How to design management dashboards

The number of app installs of SlideMagic 2.0 is still small, but the graph has a similar shape as the exponential graphs we all have gotten used to over the past weeks.

Modern analytics tools allow you to track literally everything under the sun in your app and/or web site. Instant information overload supported by colourful graphs that look good, but don’t say much. This overload of data is similar to the ones I would encounter as a consultant at McKinsey. And now, 15+ years later, I find myself following a similar approach to making sense of it for my own app.

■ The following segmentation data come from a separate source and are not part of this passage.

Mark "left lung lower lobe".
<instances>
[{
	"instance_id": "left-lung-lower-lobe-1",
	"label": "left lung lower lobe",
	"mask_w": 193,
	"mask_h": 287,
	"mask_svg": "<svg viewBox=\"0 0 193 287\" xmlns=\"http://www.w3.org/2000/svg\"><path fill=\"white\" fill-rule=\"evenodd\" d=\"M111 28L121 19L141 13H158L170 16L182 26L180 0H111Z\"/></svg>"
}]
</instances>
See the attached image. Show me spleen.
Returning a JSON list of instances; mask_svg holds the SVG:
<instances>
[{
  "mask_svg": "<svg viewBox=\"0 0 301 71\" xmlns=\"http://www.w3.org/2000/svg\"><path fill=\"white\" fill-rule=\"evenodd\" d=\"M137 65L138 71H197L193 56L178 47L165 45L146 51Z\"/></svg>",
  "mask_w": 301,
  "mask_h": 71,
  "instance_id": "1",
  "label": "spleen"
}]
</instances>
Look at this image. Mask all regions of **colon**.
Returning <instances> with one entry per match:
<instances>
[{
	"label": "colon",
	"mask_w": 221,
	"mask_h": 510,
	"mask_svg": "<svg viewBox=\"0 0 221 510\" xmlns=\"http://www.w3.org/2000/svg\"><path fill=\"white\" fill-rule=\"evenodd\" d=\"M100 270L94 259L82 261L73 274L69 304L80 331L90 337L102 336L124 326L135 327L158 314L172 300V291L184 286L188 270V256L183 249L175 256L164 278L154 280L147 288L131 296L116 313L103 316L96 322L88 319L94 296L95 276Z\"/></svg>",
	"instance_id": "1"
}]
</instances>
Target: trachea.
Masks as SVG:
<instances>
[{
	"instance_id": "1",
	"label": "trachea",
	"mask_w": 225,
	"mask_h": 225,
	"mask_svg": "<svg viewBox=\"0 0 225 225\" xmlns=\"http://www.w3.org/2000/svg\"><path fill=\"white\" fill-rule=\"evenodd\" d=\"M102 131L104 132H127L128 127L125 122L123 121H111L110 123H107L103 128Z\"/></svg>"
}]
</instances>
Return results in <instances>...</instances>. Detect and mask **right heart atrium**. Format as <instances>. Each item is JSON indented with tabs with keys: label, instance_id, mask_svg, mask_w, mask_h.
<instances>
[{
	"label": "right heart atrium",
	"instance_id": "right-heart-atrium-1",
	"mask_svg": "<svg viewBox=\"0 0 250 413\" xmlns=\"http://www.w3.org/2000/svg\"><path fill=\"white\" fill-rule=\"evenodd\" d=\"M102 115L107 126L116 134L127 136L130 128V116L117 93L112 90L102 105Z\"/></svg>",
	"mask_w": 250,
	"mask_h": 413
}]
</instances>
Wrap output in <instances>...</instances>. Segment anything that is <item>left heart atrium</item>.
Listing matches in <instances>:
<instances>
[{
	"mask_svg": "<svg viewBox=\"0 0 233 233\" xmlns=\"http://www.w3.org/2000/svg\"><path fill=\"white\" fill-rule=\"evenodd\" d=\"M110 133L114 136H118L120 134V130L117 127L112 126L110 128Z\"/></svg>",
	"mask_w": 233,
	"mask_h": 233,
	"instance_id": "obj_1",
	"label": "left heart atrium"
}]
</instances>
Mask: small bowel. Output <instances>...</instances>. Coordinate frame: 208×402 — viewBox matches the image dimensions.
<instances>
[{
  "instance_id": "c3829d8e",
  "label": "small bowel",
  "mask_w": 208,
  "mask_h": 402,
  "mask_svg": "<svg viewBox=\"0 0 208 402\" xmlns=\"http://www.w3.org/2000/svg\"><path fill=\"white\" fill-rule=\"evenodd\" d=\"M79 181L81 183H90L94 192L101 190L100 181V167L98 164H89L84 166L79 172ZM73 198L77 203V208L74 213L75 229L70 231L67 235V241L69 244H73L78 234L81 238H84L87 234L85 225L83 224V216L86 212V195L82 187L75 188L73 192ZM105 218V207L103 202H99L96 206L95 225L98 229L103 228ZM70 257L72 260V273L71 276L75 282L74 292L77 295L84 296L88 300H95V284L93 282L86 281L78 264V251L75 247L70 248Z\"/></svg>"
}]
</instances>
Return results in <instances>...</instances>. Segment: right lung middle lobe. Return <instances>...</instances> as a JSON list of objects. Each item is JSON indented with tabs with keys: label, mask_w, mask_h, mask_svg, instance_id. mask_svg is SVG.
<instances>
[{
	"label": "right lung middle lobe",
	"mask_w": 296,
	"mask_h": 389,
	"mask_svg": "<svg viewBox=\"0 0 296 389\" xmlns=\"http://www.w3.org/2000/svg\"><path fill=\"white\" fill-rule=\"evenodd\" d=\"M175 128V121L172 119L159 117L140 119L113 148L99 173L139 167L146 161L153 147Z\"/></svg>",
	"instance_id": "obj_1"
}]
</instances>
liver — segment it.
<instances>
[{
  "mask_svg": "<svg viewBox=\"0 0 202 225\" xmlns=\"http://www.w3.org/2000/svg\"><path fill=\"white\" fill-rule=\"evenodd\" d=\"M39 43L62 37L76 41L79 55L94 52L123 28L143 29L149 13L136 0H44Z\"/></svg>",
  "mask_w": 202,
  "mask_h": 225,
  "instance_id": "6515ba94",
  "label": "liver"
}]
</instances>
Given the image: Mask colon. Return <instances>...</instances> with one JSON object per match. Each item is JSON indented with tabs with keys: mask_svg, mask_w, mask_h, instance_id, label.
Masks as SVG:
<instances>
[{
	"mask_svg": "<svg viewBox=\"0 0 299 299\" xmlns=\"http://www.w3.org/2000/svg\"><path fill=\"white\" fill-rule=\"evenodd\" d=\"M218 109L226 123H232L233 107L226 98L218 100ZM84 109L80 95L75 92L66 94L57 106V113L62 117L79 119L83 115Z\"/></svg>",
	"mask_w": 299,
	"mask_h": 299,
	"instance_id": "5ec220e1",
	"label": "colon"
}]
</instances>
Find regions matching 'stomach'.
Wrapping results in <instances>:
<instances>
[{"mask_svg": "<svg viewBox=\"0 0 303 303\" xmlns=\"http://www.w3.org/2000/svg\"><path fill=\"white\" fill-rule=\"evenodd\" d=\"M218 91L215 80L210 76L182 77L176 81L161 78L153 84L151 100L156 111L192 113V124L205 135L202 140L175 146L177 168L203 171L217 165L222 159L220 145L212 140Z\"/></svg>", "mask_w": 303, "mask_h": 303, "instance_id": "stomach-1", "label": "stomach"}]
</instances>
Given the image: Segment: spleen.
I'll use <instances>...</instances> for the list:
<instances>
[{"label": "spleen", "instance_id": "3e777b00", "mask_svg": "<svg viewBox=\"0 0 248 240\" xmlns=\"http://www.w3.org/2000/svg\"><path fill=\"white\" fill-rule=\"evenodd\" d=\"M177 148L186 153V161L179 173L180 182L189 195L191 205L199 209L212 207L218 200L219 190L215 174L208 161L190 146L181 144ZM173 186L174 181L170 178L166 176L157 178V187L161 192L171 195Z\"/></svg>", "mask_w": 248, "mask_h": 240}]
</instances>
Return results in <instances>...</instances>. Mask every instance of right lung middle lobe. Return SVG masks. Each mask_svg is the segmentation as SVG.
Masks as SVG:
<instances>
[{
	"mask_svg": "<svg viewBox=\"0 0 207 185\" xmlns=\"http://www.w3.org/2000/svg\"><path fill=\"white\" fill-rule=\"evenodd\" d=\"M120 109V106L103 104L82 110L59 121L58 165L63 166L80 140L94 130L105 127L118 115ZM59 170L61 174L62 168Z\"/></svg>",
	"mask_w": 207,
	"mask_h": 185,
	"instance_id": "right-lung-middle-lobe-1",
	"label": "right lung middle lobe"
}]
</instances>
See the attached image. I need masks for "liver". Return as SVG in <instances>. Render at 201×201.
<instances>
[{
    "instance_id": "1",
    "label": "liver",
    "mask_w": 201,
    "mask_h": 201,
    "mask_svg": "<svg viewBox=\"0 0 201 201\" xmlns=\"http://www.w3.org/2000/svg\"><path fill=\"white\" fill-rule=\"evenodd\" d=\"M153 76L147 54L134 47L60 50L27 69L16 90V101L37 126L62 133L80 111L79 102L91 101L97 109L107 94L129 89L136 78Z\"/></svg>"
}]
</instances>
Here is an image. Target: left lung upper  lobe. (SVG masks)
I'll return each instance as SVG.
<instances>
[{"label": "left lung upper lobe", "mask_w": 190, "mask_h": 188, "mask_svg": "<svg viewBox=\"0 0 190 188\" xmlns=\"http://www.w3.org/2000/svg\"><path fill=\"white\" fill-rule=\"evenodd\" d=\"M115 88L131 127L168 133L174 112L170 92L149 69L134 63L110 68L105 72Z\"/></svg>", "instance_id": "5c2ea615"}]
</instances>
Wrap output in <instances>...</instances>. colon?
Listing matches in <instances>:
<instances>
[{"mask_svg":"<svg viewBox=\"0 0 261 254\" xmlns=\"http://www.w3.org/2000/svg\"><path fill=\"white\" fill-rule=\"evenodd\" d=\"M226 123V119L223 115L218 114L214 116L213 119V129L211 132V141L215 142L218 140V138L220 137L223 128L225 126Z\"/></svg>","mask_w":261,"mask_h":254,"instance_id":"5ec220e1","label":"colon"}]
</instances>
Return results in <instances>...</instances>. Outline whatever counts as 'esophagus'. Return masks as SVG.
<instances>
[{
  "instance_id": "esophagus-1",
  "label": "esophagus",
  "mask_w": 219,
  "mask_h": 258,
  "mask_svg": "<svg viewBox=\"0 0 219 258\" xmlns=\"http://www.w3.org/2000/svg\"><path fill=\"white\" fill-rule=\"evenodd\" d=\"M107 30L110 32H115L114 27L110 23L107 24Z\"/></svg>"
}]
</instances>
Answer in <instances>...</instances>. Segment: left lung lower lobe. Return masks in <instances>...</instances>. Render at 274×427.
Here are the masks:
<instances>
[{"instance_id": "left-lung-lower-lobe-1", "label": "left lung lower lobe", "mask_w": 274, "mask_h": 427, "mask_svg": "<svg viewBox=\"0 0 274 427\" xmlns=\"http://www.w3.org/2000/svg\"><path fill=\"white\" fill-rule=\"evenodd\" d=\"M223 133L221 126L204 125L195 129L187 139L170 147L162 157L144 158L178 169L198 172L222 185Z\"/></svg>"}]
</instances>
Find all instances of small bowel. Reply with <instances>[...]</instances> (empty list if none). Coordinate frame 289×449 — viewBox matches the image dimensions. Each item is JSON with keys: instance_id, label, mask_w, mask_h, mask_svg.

Most case examples about analytics are built for established apps and web sites with huge customer flows you can micro analyse whether the check out button should br green or red. SlideMagic is not there yet.

  • I find myself going through a certain cycle. It starts with a basic question, “how many people did actually install the app”, which results in a daily manual routine to find the latest number, which then gets translated into a proper query in an analytics app. I check whether my analytics tool is consistent with the numbers I can dig out of my own server. Slowly, slowly, I get a sense of how the app behaves with a consistent set of data that I can recognise.
  • Slowly, slowly, I start adding more questions to the picture, and make sure that I keep a picture of how they relate.
  • Each factor has a specific visualisation: some are lines, some are bars, some uniques, some totals, some cumulative, you need to play around with it.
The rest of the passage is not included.